211703 Variable selection in analysis of high-throughput data

Tuesday, November 10, 2009: 5:30 PM

JIanqing Fan , Princeton University, Princeton, NJ
Variable selection in high-dimensional space characterizes many contemporary problems in scientific discovery and decision making. Many frequently-used techniques are based on independence screening; examples include correlation ranking or feature selection using a two-sample t-test in high-dimensional classification. Within the context of the linear model, Fan and Lv (2008) showed that this simple correlation ranking possesses a sure independence screening property under certain conditions and that its revision, called iteratively sure independent screening(ISIS), is needed when the features are marginally unrelated but jointly related to the response variable. In this paper, we extend ISIS, without explicit definition of residuals, to a general pseudo-likelihood framework, which includes generalized linear models as a special case. Even in the least-squares setting, the new method improves ISIS by allowing variable deletion in the iterative process. Our technique allows us to select important features in high-dimensional classification where the popularly used two-sample t-method fails.
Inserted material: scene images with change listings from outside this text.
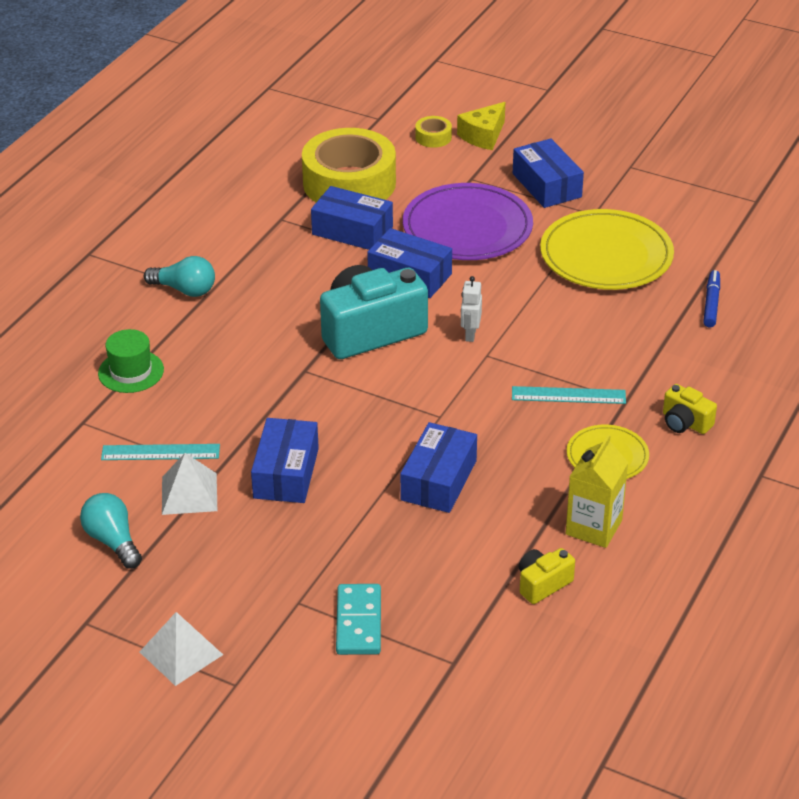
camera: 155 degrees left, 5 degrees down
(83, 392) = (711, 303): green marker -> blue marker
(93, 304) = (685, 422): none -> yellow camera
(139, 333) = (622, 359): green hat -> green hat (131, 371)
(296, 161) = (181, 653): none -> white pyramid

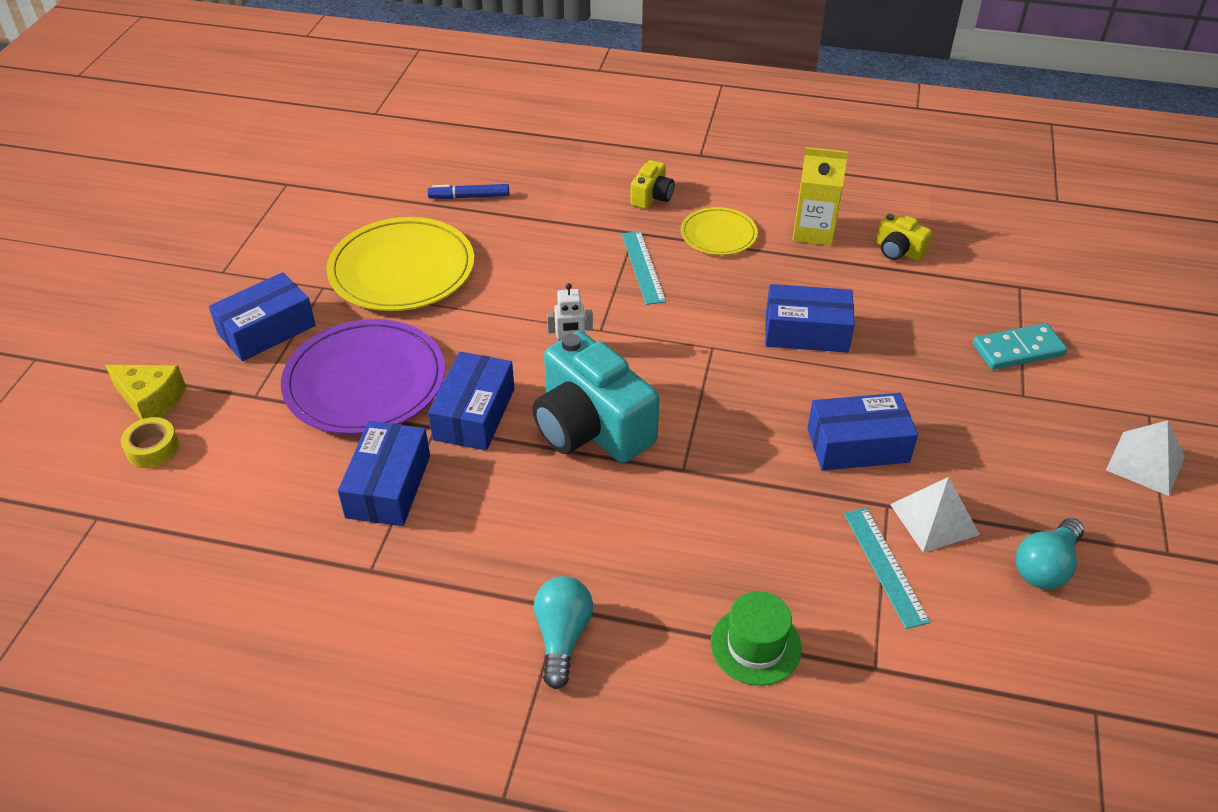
camera: 105 degrees left, 5 degrees up
(349, 183) = (273, 514): yellow tape -> none

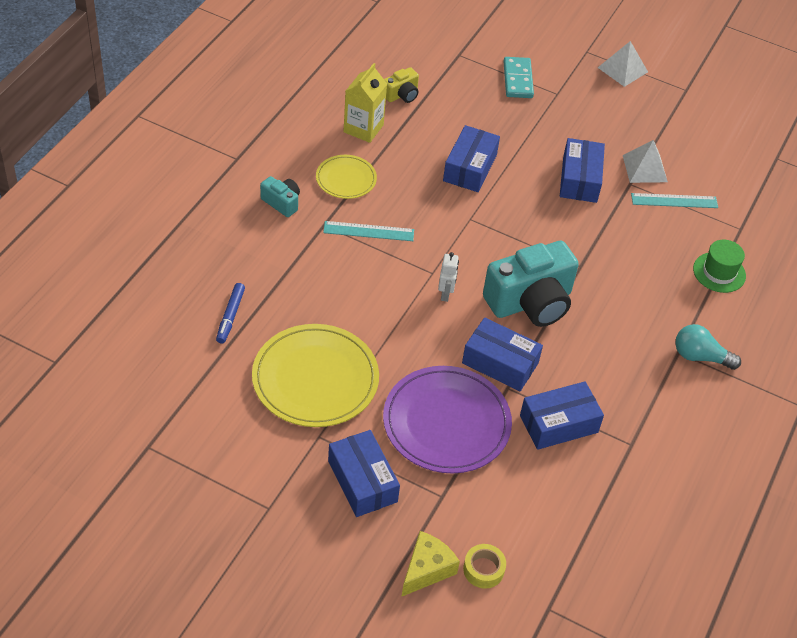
camera: 80 degrees left, 5 degrees up
(388, 486) = (559, 424): blue box -> blue box turned 45 degrees counterclockwise
(652, 197) = (282, 202): yellow camera -> turquoise camera
(1045, 566) = (686, 138): turquoise light bulb -> none

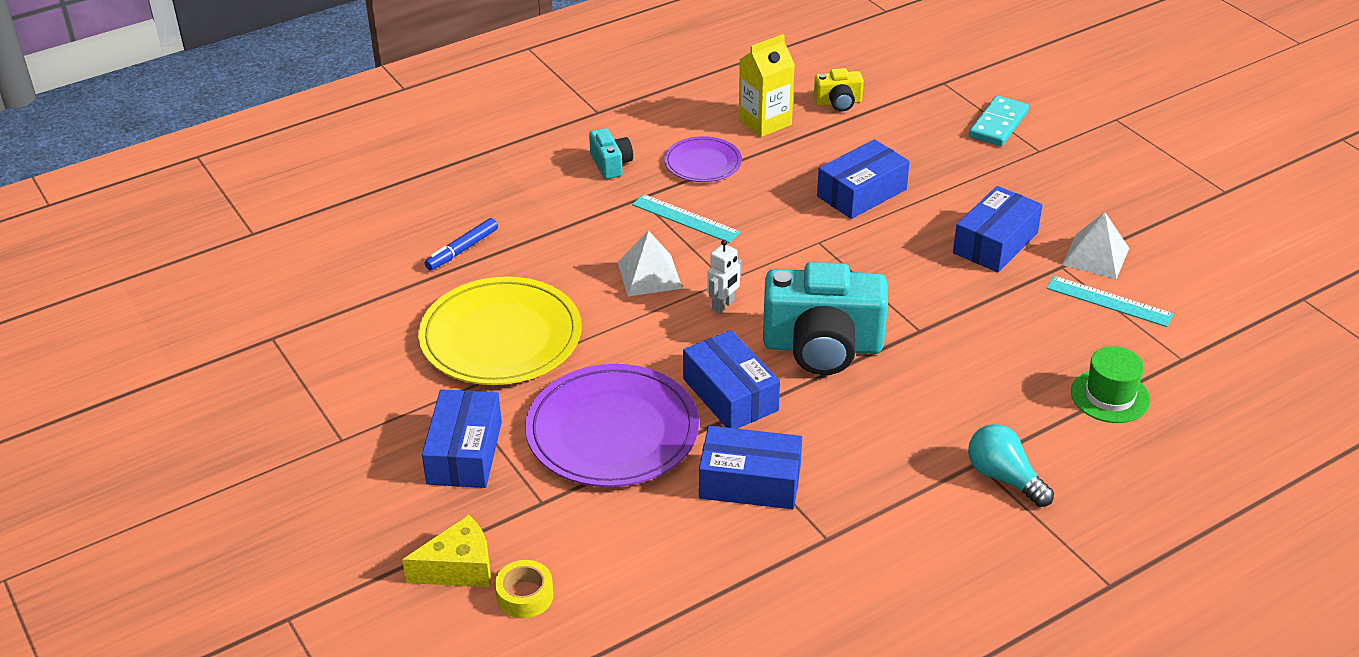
camera: 35 degrees right, 10 degrees down
(346, 179) = (703, 163): yellow plate -> purple plate
(623, 69) = (1151, 148): white pyramid -> white pyramid (649, 275)

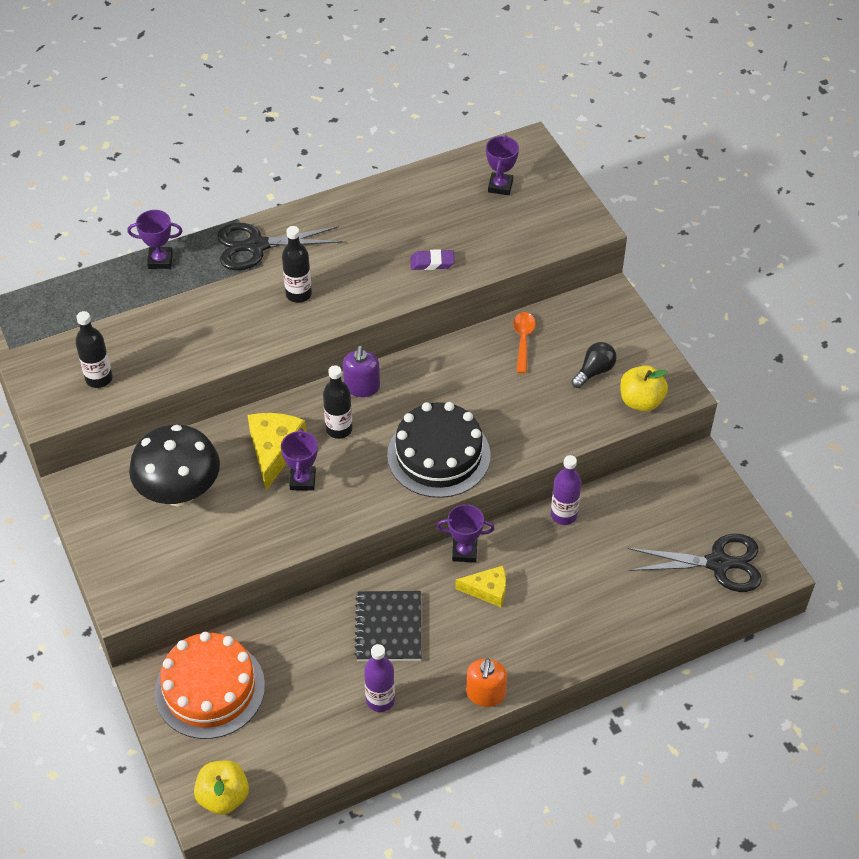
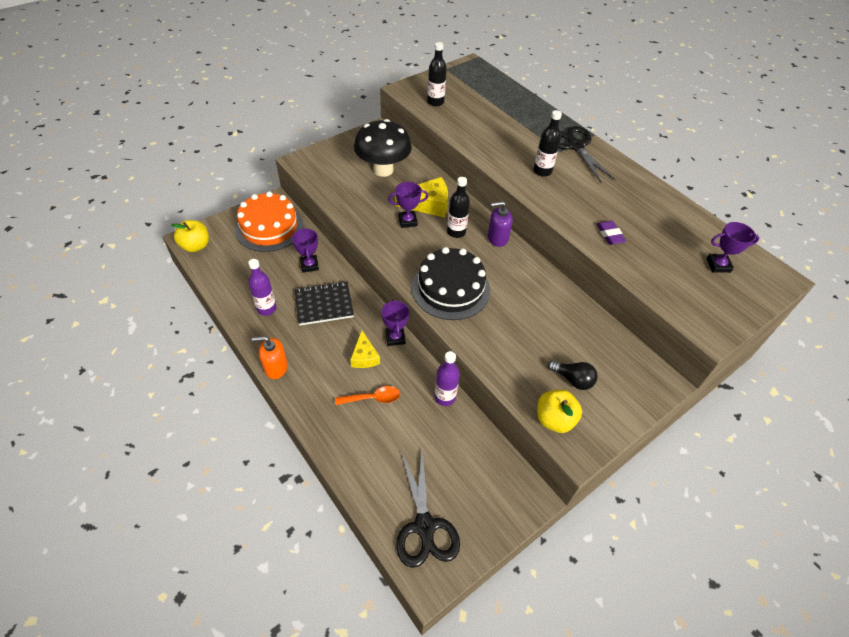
camera: 75 degrees right, 0 degrees up
(160, 260) = (540, 109): purple trophy -> purple trophy (309, 265)
(523, 340) = (583, 325): orange spoon -> orange spoon (372, 398)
A new technique is introduced to reduce the false discovery rate in the feature screening stage. Several simulated and two real data examples are presented to illustrate the methodology.

Learning Objectives:
To describe variable selection methods in hign dimensional data analysis

Presenting author's disclosure statement:

Qualified on the content I am responsible for because: Fan is a Professor of Statistics at Princeton University, and fellow of American Association for Advancement of Science and fellow of American Statistical Association. He has been working in the area of "Variable selection in analysis of high-throughput data" for over 8 years.
Any relevant financial relationships? No

I agree to comply with the American Public Health Association Conflict of Interest and Commercial Support Guidelines, and to disclose to the participants any off-label or experimental uses of a commercial product or service discussed in my presentation.